» What to produce: A word-for-word copy of the records below is needed, without the images.

Stored data entries

┄┄┄┄┄┄┄┄┄┄┄┄┄┄┄┄┄┄┄┄

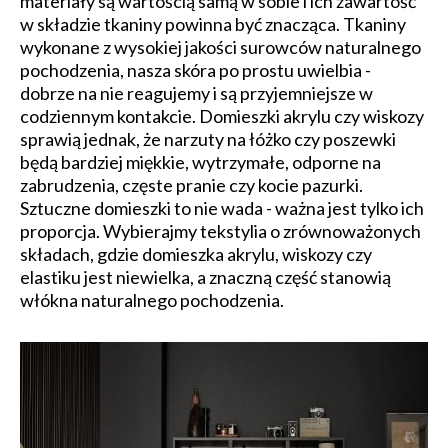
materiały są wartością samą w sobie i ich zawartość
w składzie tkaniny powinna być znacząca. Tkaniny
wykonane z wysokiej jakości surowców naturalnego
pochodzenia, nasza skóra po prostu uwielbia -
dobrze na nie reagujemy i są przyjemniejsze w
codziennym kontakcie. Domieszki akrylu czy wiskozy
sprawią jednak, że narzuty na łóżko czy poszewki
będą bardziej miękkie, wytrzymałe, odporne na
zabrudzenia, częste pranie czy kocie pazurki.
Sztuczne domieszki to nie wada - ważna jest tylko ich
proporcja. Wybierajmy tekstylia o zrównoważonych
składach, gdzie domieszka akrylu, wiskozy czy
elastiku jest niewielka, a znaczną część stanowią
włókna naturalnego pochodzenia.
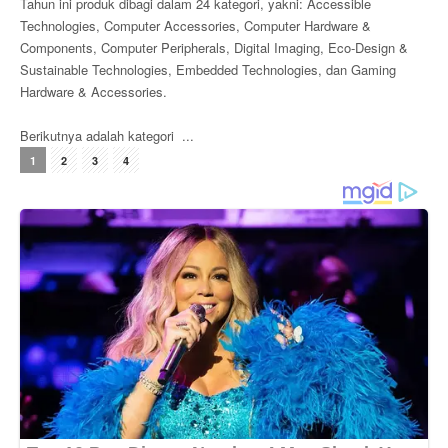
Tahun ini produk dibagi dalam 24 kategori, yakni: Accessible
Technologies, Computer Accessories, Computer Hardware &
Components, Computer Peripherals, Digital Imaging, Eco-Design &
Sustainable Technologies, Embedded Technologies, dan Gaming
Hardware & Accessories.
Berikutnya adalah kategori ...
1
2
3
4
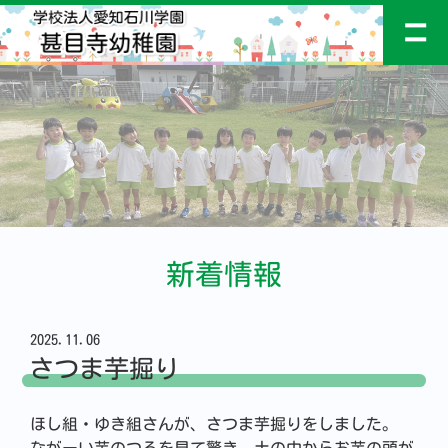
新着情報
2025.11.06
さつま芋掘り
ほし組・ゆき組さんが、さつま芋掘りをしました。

┄┄┄┄┄┄┄┄┄┄┄┄┄┄┄┄┄┄┄┄

» Answer area:
materiały są wartością samą w sobie i ich zawartość
w składzie tkaniny powinna być znacząca. Tkaniny
wykonane z wysokiej jakości surowców naturalnego
pochodzenia, nasza skóra po prostu uwielbia -
dobrze na nie reagujemy i są przyjemniejsze w
codziennym kontakcie. Domieszki akrylu czy wiskozy
sprawią jednak, że narzuty na łóżko czy poszewki
będą bardziej miękkie, wytrzymałe, odporne na
zabrudzenia, częste pranie czy kocie pazurki.
Sztuczne domieszki to nie wada - ważna jest tylko ich
proporcja. Wybierajmy tekstylia o zrównoważonych
składach, gdzie domieszka akrylu, wiskozy czy
elastiku jest niewielka, a znaczną część stanowią
włókna naturalnego pochodzenia.
Tahun ini produk dibagi dalam 24 kategori, yakni: Accessible
Technologies, Computer Accessories, Computer Hardware &
Components, Computer Peripherals, Digital Imaging, Eco-Design &
Sustainable Technologies, Embedded Technologies, dan Gaming
Hardware & Accessories.
Berikutnya adalah kategori ...
1
2
3
4
新着情報
2025.11.06
さつま芋掘り
ほし組・ゆき組さんが、さつま芋掘りをしました。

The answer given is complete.